# DOCUMENT SECTION

Initially known as Kolektiv, the group began performing in 1986. The lineup included vocalists Bittová and Jiří Kolšovský, guitarists Josef Ostřanský and Pavel Richter, bassist Vladimír Václavek, and drummer Fajt. The group, all members of which were active in other projects, performed only sporadically at the time.

Fajt and Bittová collaborated on the Svatba (The Wedding) album in 1987, which was successful internationally. This led to the international re-release of their first collaborative LP from 1985. Following this, the band decided to record their material. They changed their name to Dunaj in 1989, released their debut record Dunaj a Bittová, and performed a handful of well-received concerts.

Bittová and Richter left shortly after this period, with Kolšovský becoming the band's lead vocalist. Zdeněk Plachý also briefly joined as the group's keyboardist, performing on the group's second album, Rosol (Jelly). This album was released in 1991 on the Pavian Records label, shortly after the Velvet Revolution. Couture called the album "one of the band's most powerful achievements" and "a collection of memorable avant prog rock anthems" that is "an essential". They temporarily disbanded after the album's release.

(Dataset items)
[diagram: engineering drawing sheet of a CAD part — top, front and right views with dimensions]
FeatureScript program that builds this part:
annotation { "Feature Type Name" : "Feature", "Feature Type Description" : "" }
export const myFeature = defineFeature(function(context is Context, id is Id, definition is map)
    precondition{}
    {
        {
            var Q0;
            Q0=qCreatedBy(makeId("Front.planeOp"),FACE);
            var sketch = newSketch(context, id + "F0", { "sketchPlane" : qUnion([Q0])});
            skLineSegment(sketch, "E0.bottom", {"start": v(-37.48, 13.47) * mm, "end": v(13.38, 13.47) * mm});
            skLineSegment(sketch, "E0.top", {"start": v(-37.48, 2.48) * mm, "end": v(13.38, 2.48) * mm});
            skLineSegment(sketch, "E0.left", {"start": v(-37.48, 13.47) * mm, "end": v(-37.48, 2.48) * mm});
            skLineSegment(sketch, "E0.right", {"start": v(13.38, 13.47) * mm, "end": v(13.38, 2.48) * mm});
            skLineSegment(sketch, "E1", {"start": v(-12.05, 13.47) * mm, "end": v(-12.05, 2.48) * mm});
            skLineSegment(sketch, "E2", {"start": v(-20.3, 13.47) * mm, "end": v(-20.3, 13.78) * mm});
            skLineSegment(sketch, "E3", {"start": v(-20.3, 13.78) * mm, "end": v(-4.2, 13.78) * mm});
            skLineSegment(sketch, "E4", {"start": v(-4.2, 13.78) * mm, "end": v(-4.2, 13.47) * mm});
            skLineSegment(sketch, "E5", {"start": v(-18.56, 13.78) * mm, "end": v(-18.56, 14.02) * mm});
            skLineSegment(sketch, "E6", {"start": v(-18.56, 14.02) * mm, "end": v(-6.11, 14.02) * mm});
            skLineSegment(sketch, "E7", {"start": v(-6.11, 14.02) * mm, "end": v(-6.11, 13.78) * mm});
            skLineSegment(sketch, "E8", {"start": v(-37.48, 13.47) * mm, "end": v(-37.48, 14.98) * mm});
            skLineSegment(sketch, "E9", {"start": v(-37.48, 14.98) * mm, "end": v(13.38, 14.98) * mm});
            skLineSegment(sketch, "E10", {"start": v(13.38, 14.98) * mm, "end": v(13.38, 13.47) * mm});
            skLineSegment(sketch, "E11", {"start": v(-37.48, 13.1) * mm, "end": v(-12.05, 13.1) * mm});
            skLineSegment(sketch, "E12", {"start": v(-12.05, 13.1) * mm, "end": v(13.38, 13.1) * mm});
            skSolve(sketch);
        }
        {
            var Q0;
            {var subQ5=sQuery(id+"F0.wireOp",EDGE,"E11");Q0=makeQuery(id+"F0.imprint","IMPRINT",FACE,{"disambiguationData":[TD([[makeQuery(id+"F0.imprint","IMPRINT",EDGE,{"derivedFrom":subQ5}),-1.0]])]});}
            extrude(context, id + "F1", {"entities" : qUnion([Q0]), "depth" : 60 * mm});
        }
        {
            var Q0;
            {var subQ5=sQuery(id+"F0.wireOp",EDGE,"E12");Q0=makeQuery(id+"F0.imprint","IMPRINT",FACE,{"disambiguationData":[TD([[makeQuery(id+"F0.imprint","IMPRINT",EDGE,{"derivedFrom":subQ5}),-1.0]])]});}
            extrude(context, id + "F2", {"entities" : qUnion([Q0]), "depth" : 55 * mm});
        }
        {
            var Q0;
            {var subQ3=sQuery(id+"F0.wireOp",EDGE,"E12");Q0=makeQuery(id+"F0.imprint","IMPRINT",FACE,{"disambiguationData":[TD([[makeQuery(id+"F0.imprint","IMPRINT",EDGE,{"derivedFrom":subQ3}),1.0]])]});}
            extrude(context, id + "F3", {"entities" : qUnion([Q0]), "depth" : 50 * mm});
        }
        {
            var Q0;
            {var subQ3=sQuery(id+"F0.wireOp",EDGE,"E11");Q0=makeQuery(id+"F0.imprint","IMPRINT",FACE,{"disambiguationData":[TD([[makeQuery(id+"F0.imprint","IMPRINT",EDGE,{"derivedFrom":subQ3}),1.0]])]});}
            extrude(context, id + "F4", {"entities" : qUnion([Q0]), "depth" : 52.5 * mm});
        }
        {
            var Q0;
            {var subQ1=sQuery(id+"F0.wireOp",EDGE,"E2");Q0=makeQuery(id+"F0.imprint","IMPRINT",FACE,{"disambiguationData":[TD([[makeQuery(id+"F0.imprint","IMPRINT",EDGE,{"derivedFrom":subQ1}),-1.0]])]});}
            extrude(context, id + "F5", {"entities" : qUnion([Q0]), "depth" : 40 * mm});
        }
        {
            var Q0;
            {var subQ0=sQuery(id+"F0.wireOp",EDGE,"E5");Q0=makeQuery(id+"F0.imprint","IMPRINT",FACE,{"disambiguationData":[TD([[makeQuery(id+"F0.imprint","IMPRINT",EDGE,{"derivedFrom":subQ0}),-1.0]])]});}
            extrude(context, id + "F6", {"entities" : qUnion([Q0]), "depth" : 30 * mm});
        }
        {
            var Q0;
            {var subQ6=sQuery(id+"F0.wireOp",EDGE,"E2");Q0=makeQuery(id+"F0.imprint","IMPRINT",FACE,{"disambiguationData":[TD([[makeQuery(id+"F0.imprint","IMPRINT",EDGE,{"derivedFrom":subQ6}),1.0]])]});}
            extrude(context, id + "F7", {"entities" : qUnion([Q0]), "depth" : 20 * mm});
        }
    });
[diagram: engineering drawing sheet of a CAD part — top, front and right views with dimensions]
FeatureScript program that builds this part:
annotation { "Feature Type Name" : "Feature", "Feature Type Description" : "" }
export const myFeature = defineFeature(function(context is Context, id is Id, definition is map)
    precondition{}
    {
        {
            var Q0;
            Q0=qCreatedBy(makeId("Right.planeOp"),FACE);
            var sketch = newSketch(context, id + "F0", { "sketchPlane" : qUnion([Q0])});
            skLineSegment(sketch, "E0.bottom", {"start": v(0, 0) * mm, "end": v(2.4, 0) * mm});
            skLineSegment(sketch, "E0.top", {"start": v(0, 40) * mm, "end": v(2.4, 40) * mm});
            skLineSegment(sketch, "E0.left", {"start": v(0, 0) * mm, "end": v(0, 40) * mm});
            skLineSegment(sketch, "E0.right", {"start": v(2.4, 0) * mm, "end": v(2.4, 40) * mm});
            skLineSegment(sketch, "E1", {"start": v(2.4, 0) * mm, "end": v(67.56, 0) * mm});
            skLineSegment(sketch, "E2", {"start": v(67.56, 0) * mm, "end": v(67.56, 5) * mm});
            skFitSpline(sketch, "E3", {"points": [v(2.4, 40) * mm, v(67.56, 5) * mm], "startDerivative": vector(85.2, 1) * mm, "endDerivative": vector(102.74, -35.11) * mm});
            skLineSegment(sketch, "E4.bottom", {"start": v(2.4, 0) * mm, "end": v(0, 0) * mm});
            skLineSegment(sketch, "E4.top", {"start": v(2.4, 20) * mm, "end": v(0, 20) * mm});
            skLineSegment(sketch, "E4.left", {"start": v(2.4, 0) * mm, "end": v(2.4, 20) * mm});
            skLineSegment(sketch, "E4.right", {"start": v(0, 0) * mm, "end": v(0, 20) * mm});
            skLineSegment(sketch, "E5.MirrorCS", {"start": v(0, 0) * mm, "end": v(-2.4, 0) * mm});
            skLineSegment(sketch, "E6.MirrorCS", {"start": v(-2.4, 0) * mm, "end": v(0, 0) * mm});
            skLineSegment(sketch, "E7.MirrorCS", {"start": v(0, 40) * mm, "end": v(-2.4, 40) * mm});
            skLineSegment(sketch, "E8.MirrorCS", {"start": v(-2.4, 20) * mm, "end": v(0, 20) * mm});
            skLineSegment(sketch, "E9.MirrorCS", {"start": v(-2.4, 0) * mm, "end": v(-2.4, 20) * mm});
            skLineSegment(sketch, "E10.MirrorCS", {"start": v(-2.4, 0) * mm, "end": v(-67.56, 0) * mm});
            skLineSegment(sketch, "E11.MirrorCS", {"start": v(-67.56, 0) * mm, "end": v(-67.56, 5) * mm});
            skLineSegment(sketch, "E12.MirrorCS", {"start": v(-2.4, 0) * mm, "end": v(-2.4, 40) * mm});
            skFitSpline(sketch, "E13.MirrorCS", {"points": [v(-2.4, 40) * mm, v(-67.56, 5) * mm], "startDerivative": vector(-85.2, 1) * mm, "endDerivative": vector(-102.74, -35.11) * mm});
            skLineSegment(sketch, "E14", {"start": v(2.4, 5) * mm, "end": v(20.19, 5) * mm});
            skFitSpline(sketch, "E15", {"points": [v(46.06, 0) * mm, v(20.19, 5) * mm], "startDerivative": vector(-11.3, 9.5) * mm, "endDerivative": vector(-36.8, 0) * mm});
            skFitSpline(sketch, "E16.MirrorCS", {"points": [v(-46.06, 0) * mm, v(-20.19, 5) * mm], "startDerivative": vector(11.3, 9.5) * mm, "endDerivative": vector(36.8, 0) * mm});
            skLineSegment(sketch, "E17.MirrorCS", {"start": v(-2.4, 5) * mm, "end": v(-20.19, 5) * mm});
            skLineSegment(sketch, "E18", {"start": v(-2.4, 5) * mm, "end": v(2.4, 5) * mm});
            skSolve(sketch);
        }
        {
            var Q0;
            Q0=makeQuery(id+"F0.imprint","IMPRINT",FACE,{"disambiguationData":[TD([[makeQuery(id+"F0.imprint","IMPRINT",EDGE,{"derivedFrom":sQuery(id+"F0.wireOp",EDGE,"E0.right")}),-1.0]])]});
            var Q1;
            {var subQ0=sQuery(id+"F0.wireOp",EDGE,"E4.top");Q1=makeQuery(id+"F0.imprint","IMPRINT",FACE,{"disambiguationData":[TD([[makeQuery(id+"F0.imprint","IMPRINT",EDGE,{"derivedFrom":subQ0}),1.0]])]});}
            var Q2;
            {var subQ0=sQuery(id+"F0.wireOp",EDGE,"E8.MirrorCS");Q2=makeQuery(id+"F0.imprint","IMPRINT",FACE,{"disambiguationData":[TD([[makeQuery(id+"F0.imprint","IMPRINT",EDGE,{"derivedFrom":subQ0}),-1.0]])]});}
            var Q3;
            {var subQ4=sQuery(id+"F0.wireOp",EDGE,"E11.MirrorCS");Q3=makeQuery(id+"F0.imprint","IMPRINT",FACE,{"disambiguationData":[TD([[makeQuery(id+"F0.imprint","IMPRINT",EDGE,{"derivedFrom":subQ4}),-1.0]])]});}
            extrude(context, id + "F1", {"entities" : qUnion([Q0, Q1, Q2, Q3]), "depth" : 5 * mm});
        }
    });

# WORK ORDER 1
Answer these questions from the band history:
(a) What name did the group use when it first began performing?
(b) In what year did the group change its name to Dunaj?
(c) On which label was the album Rosol released?
# WORK ORDER 2
Continue the band history of Dunaj from the point where it ends.
The records are separate material and have no connection to the band history.

# WRITTEN REPLY 1
(a) Kolektiv
(b) 1989
(c) Pavian Records

# WRITTEN REPLY 2
===Dudlay through La La Lai, breakup (1992–1998)===
In 1992, the band reformed in its third and longest-lasting incarnation, including Kolšovský, Václavek, Ostřanský, and new drummer Pavel Koudelka (Mňága a Žďorp). They recorded and released their third record, Dudlay, in 1993. The following year, they issued their next record, IV.

The four members were briefly rejoined by Bittová and Fajt in 1995. This lineup re-recorded their debut album and released it, along with new material, as Pustit musíš. The band toured in this incarnation prior to returning to the four-piece lineup and recording La La Lai in 1996. The group disbanded in 1998, shortly before Kolšovský's death. All surviving members remained active in the Czech music scene.

===Later activity and reunions (2001–present)===
Indies Records re-released Rosol in 2001 with bonus live material. In 2002, the group played a series of reunion concerts featuring participation from most members. Václav Bartoš, singer of Fajt's group Pluto, replaced Kolšovský for these performances.

Beginning in 2015, Ostřanský and Václavek began performing Dunaj material together live in the group Dunajská vlna with drummer Michaela Antalová. Later that year, Dunajská vlna released the album Jednou, featuring new recordings of songs from all five Dunaj LPs. Critics praised the album's clean, minimalist sound.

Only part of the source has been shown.